En una conferencia de prensa conjunta en la Casa Blanca, el estadounidense Donald Trump y el francés Emmanuel Macron pusieron de lado sus divergencias sobre la cuestión iraní con la idea de un nuevo acuerdo, aunque fueron evasivos sobre el perfil, el alcance y las consecuencias exactas de estas nuevas negociaciones.

Los presidentes de Estados Unidos y Francia coincidieron ayer martes en Washington en la negociación de un “nuevo acuerdo” con Irán sobre su política nuclear para resolver temas que quedaron pendientes en el pacto firmado en 2015.

En una conferencia de prensa conjunta en la Casa Blanca, el estadounidense Donald Trump y el francés Emmanuel Macron pusieron de lado sus divergencias sobre la cuestión iraní con la idea de un nuevo acuerdo, aunque fueron evasivos sobre el perfil, el alcance y las consecuencias exactas de estas nuevas negociaciones.

“Tenemos un desacuerdo”, dijo Macron con relación al pacto con Irán. “Pero creo que estamos en vías de superarlo con la decisión que hemos adoptado de ir hacia un nuevo acuerdo”, añadió.

Ese nuevo entendimiento, explicó, tendría por objetivo “completar” el acuerdo que hace tres años fue firmado por Estados Unidos, Francia, Reino Unido, Alemania, China y Rusia con el gobierno de Teherán.

Macron llegó a Washington para una visita de Estado de tres días cargando una agenda que entre los puntos críticos se destacaba la urgencia de convencer a Trump a no romper unilateralmente el acuerdo con Irán.

Sin embargo, en la ceremonia de recepción en el Salón Oval Trump inició una larga y enfática diatriba contra el acuerdo, al que calificó como “un desastre” y como “una locura”.

Según Trump, el acuerdo hizo que Washington transfiriera “barriles de dinero” al gobierno de Teherán. “Es una locura.

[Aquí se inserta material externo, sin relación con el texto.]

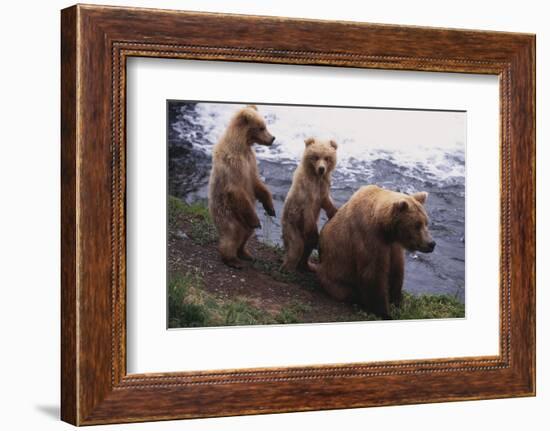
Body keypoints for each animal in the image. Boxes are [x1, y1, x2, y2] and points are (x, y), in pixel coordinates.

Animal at [208, 106, 276, 268]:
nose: (272, 138)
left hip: (242, 221)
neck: (242, 145)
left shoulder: (250, 162)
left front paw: (270, 208)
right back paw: (232, 259)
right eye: (261, 127)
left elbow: (257, 183)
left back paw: (245, 253)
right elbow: (236, 190)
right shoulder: (233, 166)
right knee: (232, 236)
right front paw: (257, 221)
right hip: (228, 216)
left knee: (246, 234)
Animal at [282, 138, 338, 272]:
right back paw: (287, 267)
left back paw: (308, 265)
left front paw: (334, 211)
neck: (316, 178)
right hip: (292, 225)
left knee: (307, 247)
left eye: (327, 158)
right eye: (316, 157)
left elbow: (326, 201)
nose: (322, 169)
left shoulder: (323, 188)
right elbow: (308, 213)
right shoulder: (305, 194)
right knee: (296, 247)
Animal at [316, 186, 438, 320]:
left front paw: (398, 303)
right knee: (346, 290)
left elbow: (397, 271)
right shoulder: (369, 238)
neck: (384, 229)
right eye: (417, 225)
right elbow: (373, 274)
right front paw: (384, 312)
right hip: (336, 277)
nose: (431, 243)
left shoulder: (393, 246)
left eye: (426, 222)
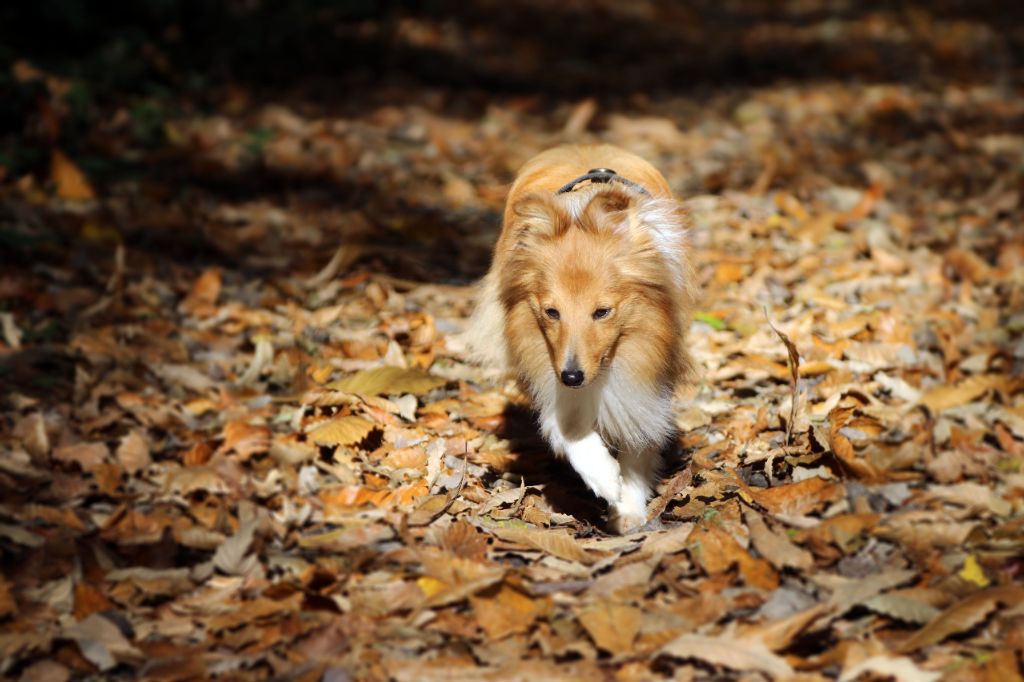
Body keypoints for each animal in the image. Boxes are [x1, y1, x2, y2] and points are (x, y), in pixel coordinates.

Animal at [468, 146, 696, 532]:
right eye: (551, 312)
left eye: (602, 312)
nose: (572, 376)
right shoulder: (549, 366)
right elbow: (566, 426)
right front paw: (605, 477)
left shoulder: (648, 368)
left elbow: (639, 431)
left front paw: (629, 505)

Es ridículo”, reforzó.

Al fin de las reuniones entre los dos jefes de Estado, sin embargo, Trump pareció entusiasmado con la idea de un “nuevo acuerdo” con Irán que tenga “fundamentos sólidos”, porque el que está vigente tiene “fundamentos en descomposición”.

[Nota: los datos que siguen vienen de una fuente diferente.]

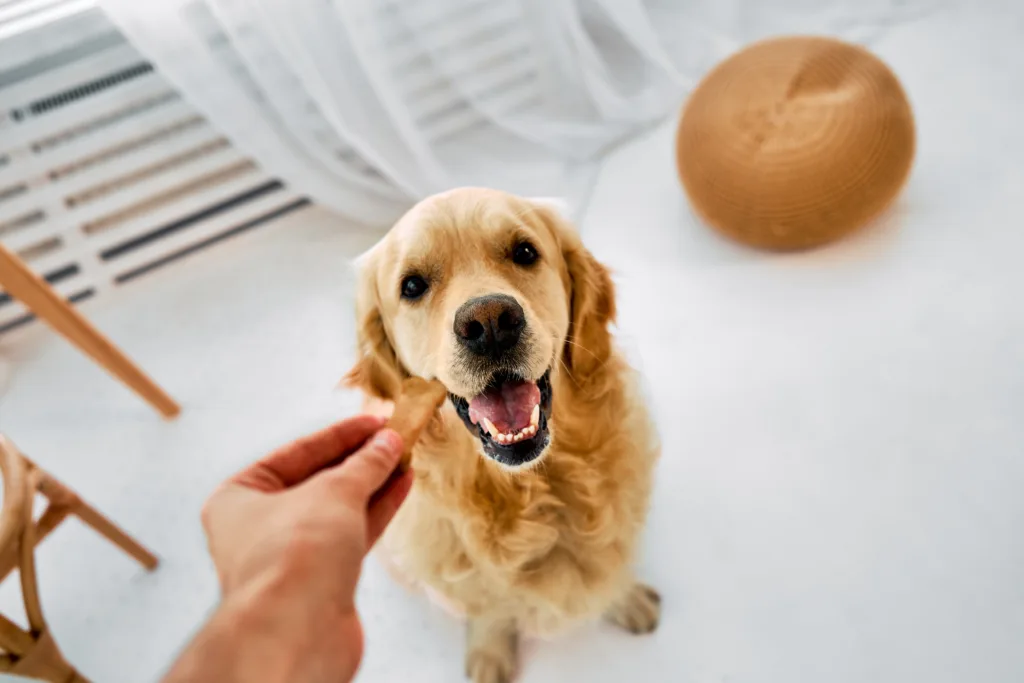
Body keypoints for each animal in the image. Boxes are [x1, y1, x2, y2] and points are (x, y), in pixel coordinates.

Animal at [348, 187, 659, 683]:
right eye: (412, 286)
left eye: (525, 252)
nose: (490, 322)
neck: (530, 492)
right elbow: (490, 607)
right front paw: (490, 651)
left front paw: (625, 599)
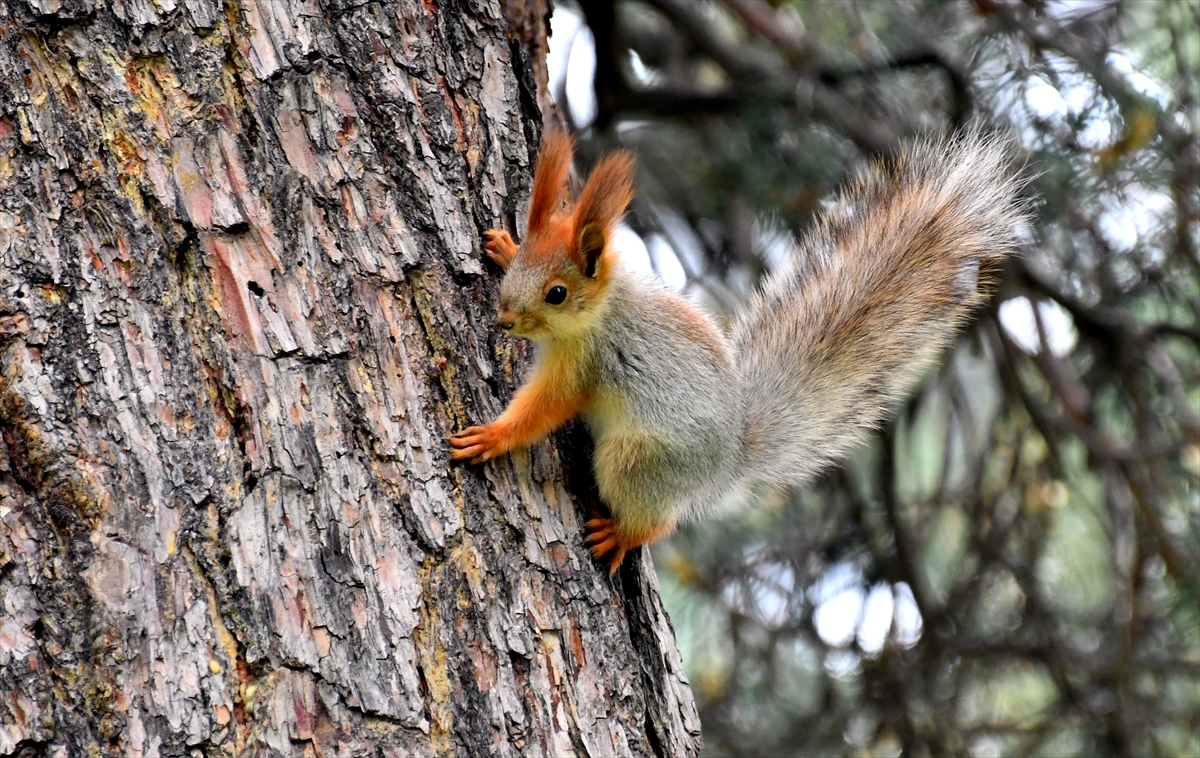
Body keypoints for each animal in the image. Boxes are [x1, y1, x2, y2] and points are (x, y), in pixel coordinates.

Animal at [448, 128, 1022, 573]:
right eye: (527, 257)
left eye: (557, 294)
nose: (505, 318)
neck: (604, 308)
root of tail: (730, 459)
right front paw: (502, 247)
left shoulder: (585, 363)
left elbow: (544, 409)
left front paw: (493, 436)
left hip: (635, 460)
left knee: (659, 521)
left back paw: (623, 534)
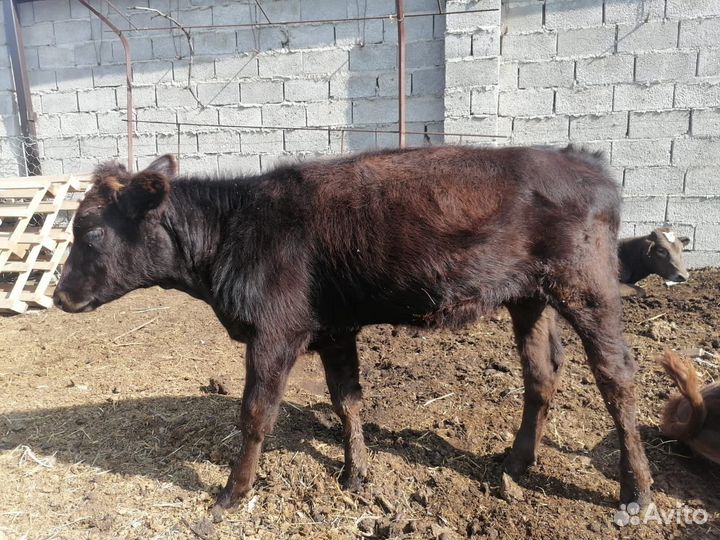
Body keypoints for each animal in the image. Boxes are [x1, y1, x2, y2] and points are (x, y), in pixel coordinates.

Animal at [53, 145, 653, 514]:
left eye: (93, 232)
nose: (60, 296)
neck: (232, 232)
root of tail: (585, 161)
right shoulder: (334, 329)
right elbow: (348, 402)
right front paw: (355, 474)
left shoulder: (275, 332)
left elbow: (255, 415)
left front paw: (233, 492)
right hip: (529, 297)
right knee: (541, 372)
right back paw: (516, 462)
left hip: (588, 287)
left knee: (617, 377)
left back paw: (636, 490)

Trump tiene plazo hasta el 12 de mayo para emitir una posición oficial de la Casa Blanca sobre el cumplimiento o no por parte de Irán de los compromisos asumidos por el acuerdo de 2015.

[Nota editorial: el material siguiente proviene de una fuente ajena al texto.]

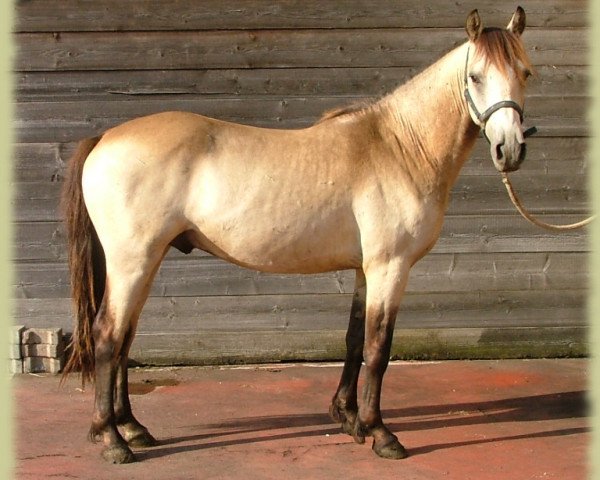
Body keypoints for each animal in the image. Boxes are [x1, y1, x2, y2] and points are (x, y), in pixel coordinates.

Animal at [62, 7, 536, 464]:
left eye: (526, 73)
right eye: (475, 76)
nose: (510, 150)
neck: (399, 146)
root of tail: (105, 137)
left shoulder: (366, 270)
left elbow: (354, 340)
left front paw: (348, 418)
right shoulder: (390, 268)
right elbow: (378, 349)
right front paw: (381, 433)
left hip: (145, 261)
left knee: (124, 339)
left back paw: (132, 428)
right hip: (133, 261)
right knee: (108, 336)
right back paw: (112, 439)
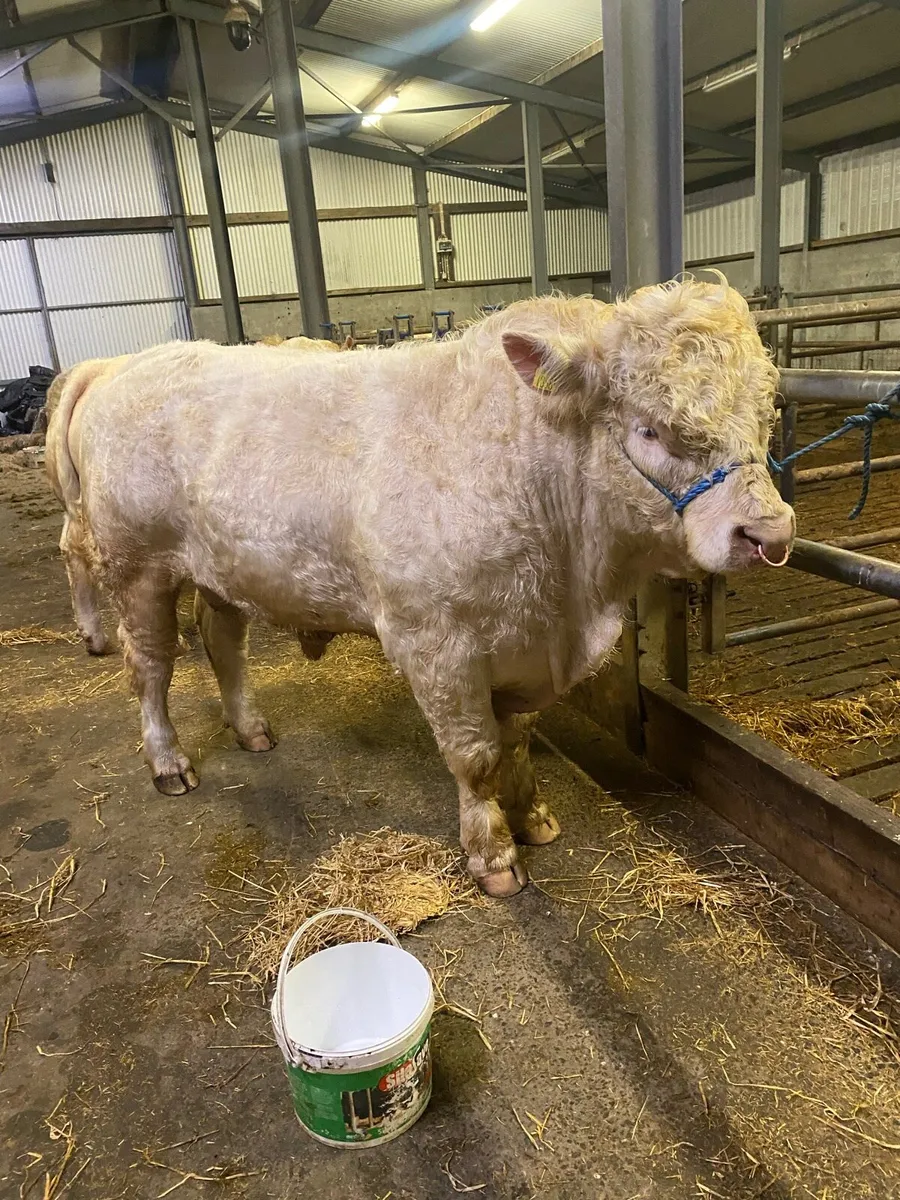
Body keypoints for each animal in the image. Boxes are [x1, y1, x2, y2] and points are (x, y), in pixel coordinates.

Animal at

La semana pasada, cuando fue interrogado por una comisión del Senado, el nominado para Secretario de Estado Mike Pompeo había admitido que Irán está cumpliendo con sus compromisos a la luz del acuerdo.

En caso de que Trump decida que Irán no está cumpliendo con sus obligaciones, el próximo paso podría ser una ruptura unilateral del pacto, gesto de consecuencias imprevisibles.

Parte de la irritación de Trump se concentra en los alegados ensayos misilísticos que Irán estaría realizando, pero diversos analistas apuntan que esa cuestión no es parte del acuerdo sobre la política nuclear de Teherán.

Macron reconoció que hay asuntos que aún deben ser abordados, principalmente la actividad nuclear iraní después de 2025 -cuando se levantarían restricciones estipuladas en el acuerdo-; los misiles iraníes y una vía para limitar el rol de Teherán en Siria, Yemen, Irak y Líbano.

En ese cuadro, todos los otros firmantes defienden la continuidad de lo acordado, lo que deja a Washington en una posición de aislamiento.

Una idea lanzada por Trump de un “reinicio” del acuerdo fue recibido con firme rechazo en Teherán.

“No vamos a reiniciar nada. Si ellos lo reinician, tendrán problemas”, dijo la semana pasada una fuente iraní.

En Washington, el experto Rob Malley, exasesor de Barack Obama y ahora director del International Crisis Group, apuntó que la iniciativa de Trump y Macron es, en principio, limitada y repleta de condicionantes.

“Si Trump se comprometió a cumplir con el tratado, y si la suerte del tratado no depende del resultado de la negociación un (improbable) acuerdo separado, y si Irán no cambia de opinión, entonces podría pasar algo. Pero son muchos ‘si'”, apuntó.

La abultada agenda de Macron en Washington incluye otros temas delicados, como la situación en Siria, el futuro del Acuerdo de París sobre cambio climático, y la adopción de tarifas a la importación de acero y aluminio en Estados Unidos.